Why Racial Division in the SBC Is a Gospel Issue (#sbc2011)

Hands Reconciliation Supposedly, the SBC meeting in Phoenix will issue a new declaration on racial discrimination within the Convention that will be multifaceted. This is really important and I am glad that my denomination is continuing to see this as a gospel issue.  Dave Miller at SBC Voices explains how he has pushed for this and is excited to see what the SBC is doing here.  I responded to Dave with the following comment that I wanted to lift out post here. I think that racial division in the body of Christ is a gospel issue, not just a social issue (but, of course, the two are related).

The last strong vestige of racism in the SBC is found in the realm of “personal preference” and “worship styles.” That has become code-language for, “I don’t want to be with “those” people.” We will be with them if they become just like us, but that then becomes a kind of circumcision-separation in the body of Christ. If they take on our culture, our customs, our vocabulary, our way of doing church, and our music, then we will fellowship with them. That is just like the Judaizers saying that the Gentiles had to be circumcised, obey dietary laws, etc. to be accepted with the people of God. Of course, we don’t make our preferences soteriological like the Judaizers did, but we do make them ecclesiological and even missiological, and if you understand the implications of the gospel in Ephesians 2:11-22, Christ is our peace and tears down the dividing wall – there is neither Jew, Greek, Barbarian, Scythian, slave, free, male, or female.
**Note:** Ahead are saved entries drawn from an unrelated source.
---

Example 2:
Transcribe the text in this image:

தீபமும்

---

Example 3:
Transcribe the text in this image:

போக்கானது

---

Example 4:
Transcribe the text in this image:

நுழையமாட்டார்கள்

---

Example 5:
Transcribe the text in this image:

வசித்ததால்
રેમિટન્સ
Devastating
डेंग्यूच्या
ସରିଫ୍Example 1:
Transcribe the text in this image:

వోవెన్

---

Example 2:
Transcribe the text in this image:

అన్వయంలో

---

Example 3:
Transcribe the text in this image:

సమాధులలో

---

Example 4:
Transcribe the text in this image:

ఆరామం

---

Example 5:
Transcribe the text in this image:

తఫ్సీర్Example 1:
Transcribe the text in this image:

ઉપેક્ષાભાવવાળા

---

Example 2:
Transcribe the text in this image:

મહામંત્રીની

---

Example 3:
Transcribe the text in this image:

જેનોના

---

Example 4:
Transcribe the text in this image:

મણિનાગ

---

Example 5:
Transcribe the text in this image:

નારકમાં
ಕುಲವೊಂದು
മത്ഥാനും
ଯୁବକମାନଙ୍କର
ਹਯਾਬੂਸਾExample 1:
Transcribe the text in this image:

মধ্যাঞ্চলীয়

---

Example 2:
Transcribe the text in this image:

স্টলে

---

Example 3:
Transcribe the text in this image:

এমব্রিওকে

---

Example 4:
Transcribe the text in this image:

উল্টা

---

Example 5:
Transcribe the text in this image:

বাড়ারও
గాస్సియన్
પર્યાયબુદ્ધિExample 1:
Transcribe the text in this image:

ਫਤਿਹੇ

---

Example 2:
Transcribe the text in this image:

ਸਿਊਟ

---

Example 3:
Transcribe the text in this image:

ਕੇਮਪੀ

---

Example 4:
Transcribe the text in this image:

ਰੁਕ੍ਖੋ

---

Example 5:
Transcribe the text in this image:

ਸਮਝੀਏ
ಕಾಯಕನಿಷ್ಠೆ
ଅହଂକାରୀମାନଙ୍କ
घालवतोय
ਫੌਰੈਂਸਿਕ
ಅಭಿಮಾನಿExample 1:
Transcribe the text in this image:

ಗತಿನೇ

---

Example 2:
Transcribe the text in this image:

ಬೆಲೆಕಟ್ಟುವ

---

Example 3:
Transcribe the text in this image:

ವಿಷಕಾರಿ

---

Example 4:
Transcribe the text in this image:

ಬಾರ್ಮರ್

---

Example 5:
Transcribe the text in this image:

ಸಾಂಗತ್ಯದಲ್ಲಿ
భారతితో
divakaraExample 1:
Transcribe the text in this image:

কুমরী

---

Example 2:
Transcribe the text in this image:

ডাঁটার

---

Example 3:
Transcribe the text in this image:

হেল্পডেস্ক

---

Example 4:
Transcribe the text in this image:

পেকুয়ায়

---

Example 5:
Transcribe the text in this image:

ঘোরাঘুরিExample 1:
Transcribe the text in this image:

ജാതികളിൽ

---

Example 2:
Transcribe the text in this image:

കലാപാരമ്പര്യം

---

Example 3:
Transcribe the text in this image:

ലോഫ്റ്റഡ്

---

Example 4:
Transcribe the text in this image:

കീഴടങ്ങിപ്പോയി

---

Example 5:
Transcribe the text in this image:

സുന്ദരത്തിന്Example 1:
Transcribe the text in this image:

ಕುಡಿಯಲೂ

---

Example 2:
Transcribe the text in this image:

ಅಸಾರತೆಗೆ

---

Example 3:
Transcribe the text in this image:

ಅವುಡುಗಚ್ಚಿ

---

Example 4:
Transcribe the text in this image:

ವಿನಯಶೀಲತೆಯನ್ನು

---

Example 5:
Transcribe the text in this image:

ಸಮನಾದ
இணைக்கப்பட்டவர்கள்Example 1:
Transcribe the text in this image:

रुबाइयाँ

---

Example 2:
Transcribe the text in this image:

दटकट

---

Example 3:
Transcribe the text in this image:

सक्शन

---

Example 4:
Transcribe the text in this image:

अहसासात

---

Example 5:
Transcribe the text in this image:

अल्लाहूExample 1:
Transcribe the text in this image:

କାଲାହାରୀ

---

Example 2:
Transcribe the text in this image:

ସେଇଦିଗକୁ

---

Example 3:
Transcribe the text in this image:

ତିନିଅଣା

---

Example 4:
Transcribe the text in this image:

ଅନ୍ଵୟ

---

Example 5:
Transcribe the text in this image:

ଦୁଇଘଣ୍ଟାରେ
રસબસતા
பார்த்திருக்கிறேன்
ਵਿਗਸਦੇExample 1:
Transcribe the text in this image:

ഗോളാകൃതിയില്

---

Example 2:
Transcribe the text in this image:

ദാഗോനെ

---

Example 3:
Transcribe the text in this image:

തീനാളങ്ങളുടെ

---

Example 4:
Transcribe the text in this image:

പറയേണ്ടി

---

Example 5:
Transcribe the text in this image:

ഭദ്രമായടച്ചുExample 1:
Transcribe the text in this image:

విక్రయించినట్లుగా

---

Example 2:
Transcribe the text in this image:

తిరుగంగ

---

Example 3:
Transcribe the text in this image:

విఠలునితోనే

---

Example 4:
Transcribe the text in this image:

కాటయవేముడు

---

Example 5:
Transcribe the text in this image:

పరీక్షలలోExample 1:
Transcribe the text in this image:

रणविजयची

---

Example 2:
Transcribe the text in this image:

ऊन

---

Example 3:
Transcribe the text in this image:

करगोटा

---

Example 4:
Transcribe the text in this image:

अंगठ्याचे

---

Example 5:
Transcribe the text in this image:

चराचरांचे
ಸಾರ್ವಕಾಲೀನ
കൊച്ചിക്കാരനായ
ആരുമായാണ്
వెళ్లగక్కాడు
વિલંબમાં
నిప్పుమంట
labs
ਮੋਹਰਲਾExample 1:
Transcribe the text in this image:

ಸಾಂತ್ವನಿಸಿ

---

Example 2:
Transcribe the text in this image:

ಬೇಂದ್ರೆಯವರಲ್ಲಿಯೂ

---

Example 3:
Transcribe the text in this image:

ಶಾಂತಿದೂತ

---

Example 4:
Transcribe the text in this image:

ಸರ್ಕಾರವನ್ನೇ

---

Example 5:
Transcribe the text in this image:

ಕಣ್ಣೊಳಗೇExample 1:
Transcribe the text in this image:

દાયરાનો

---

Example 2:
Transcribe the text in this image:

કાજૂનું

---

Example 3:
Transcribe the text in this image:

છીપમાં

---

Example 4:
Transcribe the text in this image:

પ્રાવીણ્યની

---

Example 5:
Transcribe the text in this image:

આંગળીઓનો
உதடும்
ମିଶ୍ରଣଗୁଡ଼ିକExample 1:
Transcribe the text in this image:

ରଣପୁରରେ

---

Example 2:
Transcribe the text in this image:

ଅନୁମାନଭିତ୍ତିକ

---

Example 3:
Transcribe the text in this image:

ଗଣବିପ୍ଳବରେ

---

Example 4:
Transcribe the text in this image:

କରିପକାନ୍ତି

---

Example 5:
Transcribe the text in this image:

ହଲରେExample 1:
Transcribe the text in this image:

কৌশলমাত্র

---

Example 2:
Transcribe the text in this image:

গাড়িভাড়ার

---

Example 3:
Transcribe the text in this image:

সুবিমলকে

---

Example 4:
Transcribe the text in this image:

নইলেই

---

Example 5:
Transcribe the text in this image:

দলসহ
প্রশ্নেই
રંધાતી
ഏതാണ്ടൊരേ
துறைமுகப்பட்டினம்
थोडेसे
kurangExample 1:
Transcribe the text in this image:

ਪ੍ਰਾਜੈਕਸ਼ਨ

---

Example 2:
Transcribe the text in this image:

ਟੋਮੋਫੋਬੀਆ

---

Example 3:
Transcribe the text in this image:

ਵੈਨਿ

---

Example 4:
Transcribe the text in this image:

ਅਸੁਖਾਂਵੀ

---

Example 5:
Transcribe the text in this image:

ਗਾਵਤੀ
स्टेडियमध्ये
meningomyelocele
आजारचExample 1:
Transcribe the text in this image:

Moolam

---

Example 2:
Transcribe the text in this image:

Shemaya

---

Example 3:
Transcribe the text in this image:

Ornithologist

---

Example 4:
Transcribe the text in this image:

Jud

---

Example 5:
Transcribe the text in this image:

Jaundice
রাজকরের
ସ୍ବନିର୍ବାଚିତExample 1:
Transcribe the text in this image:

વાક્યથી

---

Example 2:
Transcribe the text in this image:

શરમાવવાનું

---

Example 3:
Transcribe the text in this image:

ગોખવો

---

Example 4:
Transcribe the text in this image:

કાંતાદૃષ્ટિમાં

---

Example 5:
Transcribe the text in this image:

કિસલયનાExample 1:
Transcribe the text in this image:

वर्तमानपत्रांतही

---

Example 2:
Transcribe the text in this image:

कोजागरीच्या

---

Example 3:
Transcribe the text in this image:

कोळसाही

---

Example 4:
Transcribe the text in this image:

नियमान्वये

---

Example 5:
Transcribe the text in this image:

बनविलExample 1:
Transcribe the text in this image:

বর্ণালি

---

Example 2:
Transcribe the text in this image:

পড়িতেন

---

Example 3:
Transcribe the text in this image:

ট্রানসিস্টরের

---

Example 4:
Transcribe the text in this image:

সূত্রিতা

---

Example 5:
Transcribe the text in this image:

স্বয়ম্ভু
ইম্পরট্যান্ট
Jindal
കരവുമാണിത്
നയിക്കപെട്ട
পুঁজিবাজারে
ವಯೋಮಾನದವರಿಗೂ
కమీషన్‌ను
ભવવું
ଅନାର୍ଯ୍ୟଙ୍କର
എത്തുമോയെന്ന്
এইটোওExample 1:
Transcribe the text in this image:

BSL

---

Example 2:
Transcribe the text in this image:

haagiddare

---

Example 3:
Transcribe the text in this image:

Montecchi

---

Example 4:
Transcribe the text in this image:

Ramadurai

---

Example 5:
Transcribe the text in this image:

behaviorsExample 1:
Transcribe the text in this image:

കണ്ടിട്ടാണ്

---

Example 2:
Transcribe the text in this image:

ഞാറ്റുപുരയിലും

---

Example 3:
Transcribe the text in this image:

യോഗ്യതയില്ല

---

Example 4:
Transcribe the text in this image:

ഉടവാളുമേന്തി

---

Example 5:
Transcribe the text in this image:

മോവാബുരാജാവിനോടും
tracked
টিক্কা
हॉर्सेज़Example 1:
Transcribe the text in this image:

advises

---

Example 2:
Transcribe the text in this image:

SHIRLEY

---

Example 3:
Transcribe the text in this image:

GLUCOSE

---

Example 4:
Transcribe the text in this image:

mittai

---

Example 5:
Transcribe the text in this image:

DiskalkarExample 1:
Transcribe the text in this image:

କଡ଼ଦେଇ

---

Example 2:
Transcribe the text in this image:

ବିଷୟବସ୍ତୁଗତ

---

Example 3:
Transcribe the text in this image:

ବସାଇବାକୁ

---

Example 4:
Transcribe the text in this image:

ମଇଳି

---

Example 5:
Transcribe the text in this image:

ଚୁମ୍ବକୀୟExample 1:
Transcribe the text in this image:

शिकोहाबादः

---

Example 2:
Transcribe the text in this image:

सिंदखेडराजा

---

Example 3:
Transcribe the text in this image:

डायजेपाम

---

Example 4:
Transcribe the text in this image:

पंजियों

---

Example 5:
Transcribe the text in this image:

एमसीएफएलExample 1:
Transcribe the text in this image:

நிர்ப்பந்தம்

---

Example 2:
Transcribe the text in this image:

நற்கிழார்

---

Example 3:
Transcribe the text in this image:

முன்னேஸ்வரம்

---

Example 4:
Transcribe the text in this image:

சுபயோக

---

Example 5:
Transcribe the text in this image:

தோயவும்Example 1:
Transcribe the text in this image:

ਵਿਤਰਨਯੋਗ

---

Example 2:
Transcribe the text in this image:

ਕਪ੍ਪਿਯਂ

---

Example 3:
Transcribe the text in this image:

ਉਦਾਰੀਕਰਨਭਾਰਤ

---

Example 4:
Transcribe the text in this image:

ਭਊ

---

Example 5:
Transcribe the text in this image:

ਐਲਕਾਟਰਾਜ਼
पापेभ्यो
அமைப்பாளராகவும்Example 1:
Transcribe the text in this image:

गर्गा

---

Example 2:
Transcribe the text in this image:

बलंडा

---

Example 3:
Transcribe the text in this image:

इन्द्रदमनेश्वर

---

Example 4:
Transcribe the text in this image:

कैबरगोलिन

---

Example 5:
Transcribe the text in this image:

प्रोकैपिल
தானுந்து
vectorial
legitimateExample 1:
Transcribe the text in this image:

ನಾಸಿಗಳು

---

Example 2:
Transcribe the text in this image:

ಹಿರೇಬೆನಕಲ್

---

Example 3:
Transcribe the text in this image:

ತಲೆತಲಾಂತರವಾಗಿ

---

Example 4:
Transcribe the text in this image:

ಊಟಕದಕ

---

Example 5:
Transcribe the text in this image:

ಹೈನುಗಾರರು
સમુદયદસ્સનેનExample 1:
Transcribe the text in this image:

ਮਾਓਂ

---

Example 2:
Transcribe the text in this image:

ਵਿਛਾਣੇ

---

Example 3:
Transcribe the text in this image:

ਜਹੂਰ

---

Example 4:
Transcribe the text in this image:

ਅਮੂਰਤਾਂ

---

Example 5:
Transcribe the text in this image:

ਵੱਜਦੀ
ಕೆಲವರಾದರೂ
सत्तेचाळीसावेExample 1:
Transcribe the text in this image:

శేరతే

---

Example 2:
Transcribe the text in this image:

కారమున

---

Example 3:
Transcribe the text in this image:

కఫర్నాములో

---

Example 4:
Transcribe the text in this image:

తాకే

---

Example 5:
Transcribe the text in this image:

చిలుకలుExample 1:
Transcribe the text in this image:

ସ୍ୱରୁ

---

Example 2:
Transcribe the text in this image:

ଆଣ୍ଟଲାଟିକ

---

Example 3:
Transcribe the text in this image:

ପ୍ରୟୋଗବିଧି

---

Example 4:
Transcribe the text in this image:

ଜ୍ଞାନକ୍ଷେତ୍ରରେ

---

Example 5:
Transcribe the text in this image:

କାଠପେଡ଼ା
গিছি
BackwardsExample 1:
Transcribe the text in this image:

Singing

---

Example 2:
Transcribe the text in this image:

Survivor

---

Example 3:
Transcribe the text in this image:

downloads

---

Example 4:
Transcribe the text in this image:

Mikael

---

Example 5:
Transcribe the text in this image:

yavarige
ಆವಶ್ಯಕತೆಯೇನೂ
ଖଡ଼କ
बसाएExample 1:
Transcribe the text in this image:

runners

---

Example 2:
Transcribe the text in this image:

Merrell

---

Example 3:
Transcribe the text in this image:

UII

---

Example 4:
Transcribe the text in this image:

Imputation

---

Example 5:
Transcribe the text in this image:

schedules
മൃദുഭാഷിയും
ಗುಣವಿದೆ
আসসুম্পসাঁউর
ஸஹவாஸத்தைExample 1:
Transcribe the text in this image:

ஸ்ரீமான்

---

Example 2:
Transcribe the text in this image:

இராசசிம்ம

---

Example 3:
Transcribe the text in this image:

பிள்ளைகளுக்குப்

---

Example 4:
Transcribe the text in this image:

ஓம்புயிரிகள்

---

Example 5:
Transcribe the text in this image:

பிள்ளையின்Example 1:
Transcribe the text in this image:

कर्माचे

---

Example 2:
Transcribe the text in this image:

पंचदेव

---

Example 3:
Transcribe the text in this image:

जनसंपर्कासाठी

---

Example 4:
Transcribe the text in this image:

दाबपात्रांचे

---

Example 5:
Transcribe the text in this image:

We are all one in Christ. So, that Oneness must be our priority, not our preferences, styles, methods, and approaches. All of those divisions are products of the Fall and are erased in Christ.

The only way through this is Agape – Sacrificial Love. If I truly and sacrificially love my black brothers and sisters in Christ, I will recognize that the divisions that we have are all from the institutional and cultural sins of racism, slavery, and segregation – sins that my Baptist ancestors promoted and codified. So, love for God and others requires that I not wait for them to come to me and become like me – rather, it requires that I go to them and identify with them, bringing the Incarnation of Christ into the still-existing broken relationships.

Could the healing of America be found in white, Baptist (and other), Southern Christians going to black, Baptist (and other) Southern Christians and laying down their lives sacrificially to communicate something other than our personal preferences? What if we truly laid down our lives for them in every way – for the health of their churches and communities and their future? What if their concerns became our concerns? What if we did not leave the cities because there were problems, but instead joined together with our black brothers and sisters and pastors and churches to identify with them and to carry their burdens? Might we then see the healing that we so desire. Isaiah 58 seems to say so.

Yes, Dave. This is crucial, but true healing requires much more of us than we can imagine. This is the work that we are doing in Montgomery, AL and it requires every bit of our lives. But, the witness of the Kingdom is at stake and Christ demands it of us.

I sincerely hope that we will see the tearing down of racial divisions in the body of Christ in America in the coming years to the point that we no longer consider a church to be a "white" church or a "black" church, but simply a church made up of followers of Jesus.  May it be.

3 Responses to Why Racial Division in the SBC Is a Gospel Issue (#sbc2011)

  1. I think it important to address “personal preference and worship style” although I am not convinced that is the last vestige….
    If I do as you describe–what I will find is that “I am white” and that is more important to me than I thought it was–and that identity–I will protect. I will discover “white” is not really so much attached to my pigmentation on the day that a bunch of white folks whom I love decide I am no longer white; when the Christian institution I work for suddenly deems me their enemy (or uncooperative friend).k
    It raises the missiological question of when and how someone can maintain their cultural heritage and be true to the Gospel. “Whiteness”, in our culture, formed completely out of racism.
    Historically we could very easily conclude Muslims ought be willing to stop being Muslim to follow Jesus; and never ask whether white persons ought be willing to stop being white.

  2. I agree fully with what you are saying here. We cannot protect our “Southern Baptist Culture and Heritage” and include ethnic minorities as well.
    We have to all become more like Christ and less like we have always been.
    Good comment/post.

  3. Good words, Philip. My “whiteness” is not a biblical distinction – it is one born of a racialized perspective, which is an identity rooted in the fall. I am not saying that we should disavow all cultural distinctions. Absolutely not! There is great value and beauty in our different cultural expressions. I am just saying that we should not root our identity in them to the point that we are not able to appreciate or worship with others. We serve the same Lord. Christ should take precedence.